Collected data
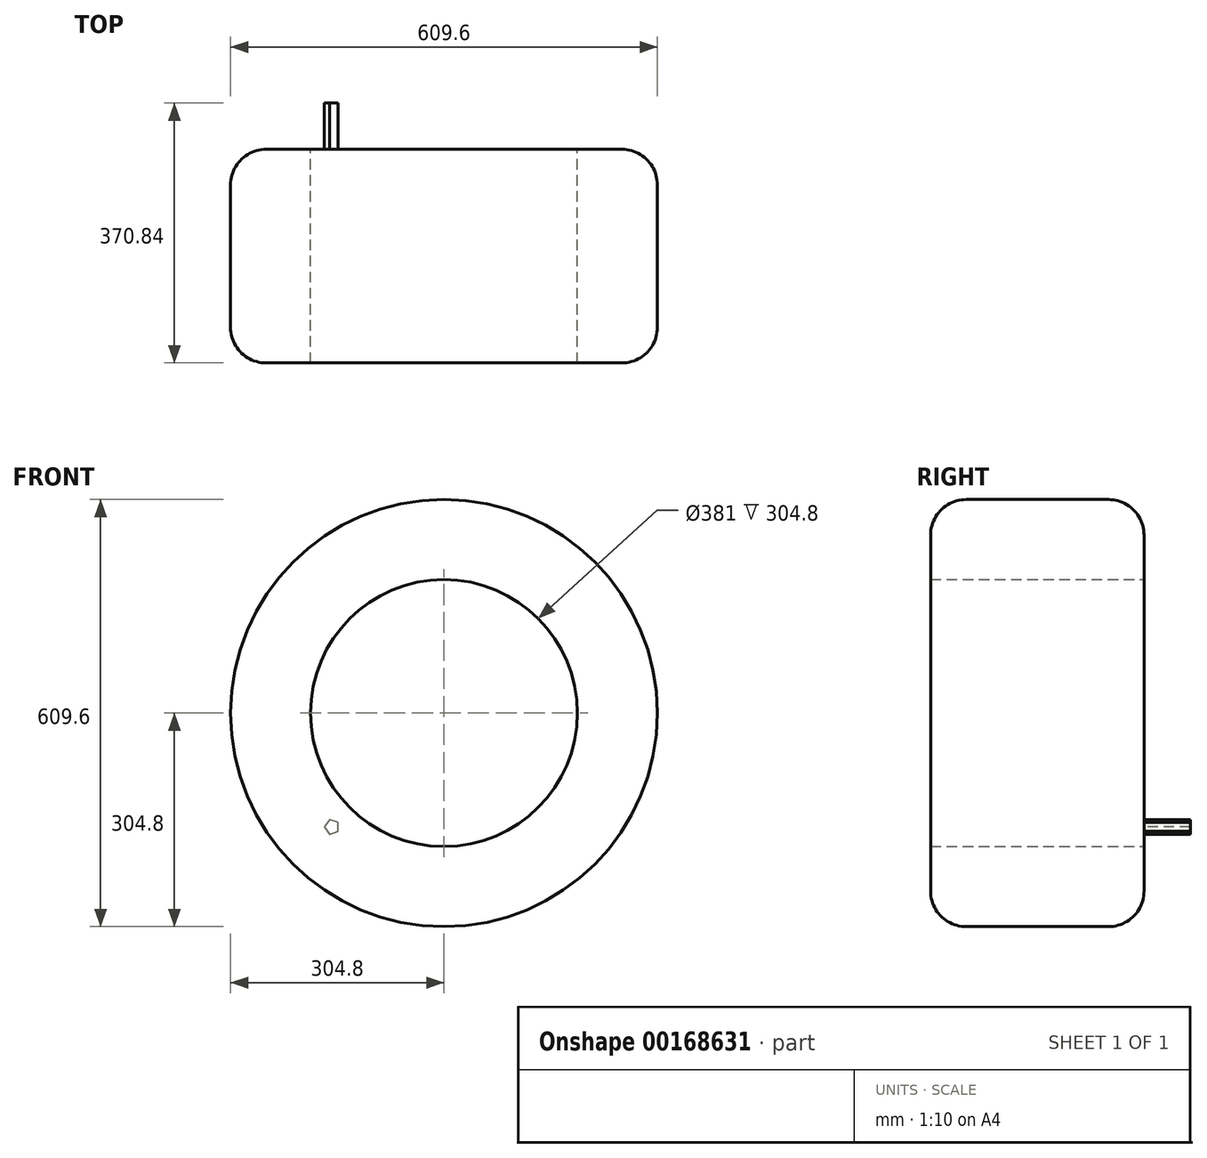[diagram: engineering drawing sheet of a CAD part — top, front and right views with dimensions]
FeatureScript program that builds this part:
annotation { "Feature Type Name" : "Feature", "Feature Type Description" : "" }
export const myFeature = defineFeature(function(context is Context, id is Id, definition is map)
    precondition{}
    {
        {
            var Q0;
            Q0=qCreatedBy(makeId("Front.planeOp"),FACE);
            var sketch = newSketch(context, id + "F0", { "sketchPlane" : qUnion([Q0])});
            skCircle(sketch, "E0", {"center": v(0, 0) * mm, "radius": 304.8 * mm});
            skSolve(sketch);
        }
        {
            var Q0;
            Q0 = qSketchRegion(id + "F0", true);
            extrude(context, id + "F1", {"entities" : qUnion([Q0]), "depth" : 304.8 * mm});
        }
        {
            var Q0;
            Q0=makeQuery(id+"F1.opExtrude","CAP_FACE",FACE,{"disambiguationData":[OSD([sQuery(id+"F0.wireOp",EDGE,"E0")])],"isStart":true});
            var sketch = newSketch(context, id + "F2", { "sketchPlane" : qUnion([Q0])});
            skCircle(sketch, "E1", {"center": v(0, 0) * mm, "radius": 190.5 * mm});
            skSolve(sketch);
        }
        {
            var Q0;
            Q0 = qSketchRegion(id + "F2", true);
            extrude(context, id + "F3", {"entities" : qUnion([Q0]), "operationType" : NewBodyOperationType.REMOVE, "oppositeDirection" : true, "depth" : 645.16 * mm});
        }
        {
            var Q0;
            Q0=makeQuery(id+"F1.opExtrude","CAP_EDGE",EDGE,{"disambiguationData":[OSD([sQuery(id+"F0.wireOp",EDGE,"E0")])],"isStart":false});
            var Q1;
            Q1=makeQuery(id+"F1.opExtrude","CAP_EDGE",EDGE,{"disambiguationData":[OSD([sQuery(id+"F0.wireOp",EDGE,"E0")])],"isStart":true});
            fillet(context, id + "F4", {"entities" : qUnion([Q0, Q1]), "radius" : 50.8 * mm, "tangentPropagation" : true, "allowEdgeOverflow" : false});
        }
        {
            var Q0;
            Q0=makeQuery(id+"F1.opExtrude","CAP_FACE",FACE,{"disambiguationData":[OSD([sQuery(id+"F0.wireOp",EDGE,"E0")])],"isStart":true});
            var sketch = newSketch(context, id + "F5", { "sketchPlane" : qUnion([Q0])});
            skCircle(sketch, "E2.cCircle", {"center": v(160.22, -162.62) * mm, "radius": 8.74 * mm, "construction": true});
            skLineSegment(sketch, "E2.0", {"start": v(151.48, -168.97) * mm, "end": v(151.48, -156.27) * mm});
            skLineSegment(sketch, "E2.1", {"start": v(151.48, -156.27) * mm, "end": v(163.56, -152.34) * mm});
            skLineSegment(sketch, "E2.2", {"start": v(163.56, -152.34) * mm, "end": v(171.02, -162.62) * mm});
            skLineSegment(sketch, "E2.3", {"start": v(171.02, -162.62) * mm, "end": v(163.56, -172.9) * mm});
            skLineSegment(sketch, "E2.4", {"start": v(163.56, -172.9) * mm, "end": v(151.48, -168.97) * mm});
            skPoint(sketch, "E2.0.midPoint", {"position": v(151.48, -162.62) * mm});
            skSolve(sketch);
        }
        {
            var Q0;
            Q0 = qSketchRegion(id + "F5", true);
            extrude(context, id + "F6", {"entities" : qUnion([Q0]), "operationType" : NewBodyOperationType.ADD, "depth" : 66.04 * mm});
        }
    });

**What to do:** Rewrite the records, changing every "depth" to "distance" and keeping everything else the same. Omit the pictures.

**Written response:**
[diagram: engineering drawing sheet of a CAD part — top, front and right views with dimensions]
FeatureScript program that builds this part:
annotation { "Feature Type Name" : "Feature", "Feature Type Description" : "" }
export const myFeature = defineFeature(function(context is Context, id is Id, definition is map)
    precondition{}
    {
        {
            var Q0;
            Q0=qCreatedBy(makeId("Front.planeOp"),FACE);
            var sketch = newSketch(context, id + "F0", { "sketchPlane" : qUnion([Q0])});
            skCircle(sketch, "E0", {"center": v(0, 0) * mm, "radius": 304.8 * mm});
            skSolve(sketch);
        }
        {
            var Q0;
            Q0 = qSketchRegion(id + "F0", true);
            extrude(context, id + "F1", {"entities" : qUnion([Q0]), "distance" : 304.8 * mm});
        }
        {
            var Q0;
            Q0=makeQuery(id+"F1.opExtrude","CAP_FACE",FACE,{"disambiguationData":[OSD([sQuery(id+"F0.wireOp",EDGE,"E0")])],"isStart":true});
            var sketch = newSketch(context, id + "F2", { "sketchPlane" : qUnion([Q0])});
            skCircle(sketch, "E1", {"center": v(0, 0) * mm, "radius": 190.5 * mm});
            skSolve(sketch);
        }
        {
            var Q0;
            Q0 = qSketchRegion(id + "F2", true);
            extrude(context, id + "F3", {"entities" : qUnion([Q0]), "operationType" : NewBodyOperationType.REMOVE, "oppositeDirection" : true, "distance" : 645.16 * mm});
        }
        {
            var Q0;
            Q0=makeQuery(id+"F1.opExtrude","CAP_EDGE",EDGE,{"disambiguationData":[OSD([sQuery(id+"F0.wireOp",EDGE,"E0")])],"isStart":false});
            var Q1;
            Q1=makeQuery(id+"F1.opExtrude","CAP_EDGE",EDGE,{"disambiguationData":[OSD([sQuery(id+"F0.wireOp",EDGE,"E0")])],"isStart":true});
            fillet(context, id + "F4", {"entities" : qUnion([Q0, Q1]), "radius" : 50.8 * mm, "tangentPropagation" : true, "allowEdgeOverflow" : false});
        }
        {
            var Q0;
            Q0=makeQuery(id+"F1.opExtrude","CAP_FACE",FACE,{"disambiguationData":[OSD([sQuery(id+"F0.wireOp",EDGE,"E0")])],"isStart":true});
            var sketch = newSketch(context, id + "F5", { "sketchPlane" : qUnion([Q0])});
            skCircle(sketch, "E2.cCircle", {"center": v(160.22, -162.62) * mm, "radius": 8.74 * mm, "construction": true});
            skLineSegment(sketch, "E2.0", {"start": v(151.48, -168.97) * mm, "end": v(151.48, -156.27) * mm});
            skLineSegment(sketch, "E2.1", {"start": v(151.48, -156.27) * mm, "end": v(163.56, -152.34) * mm});
            skLineSegment(sketch, "E2.2", {"start": v(163.56, -152.34) * mm, "end": v(171.02, -162.62) * mm});
            skLineSegment(sketch, "E2.3", {"start": v(171.02, -162.62) * mm, "end": v(163.56, -172.9) * mm});
            skLineSegment(sketch, "E2.4", {"start": v(163.56, -172.9) * mm, "end": v(151.48, -168.97) * mm});
            skPoint(sketch, "E2.0.midPoint", {"position": v(151.48, -162.62) * mm});
            skSolve(sketch);
        }
        {
            var Q0;
            Q0 = qSketchRegion(id + "F5", true);
            extrude(context, id + "F6", {"entities" : qUnion([Q0]), "operationType" : NewBodyOperationType.ADD, "distance" : 66.04 * mm});
        }
    });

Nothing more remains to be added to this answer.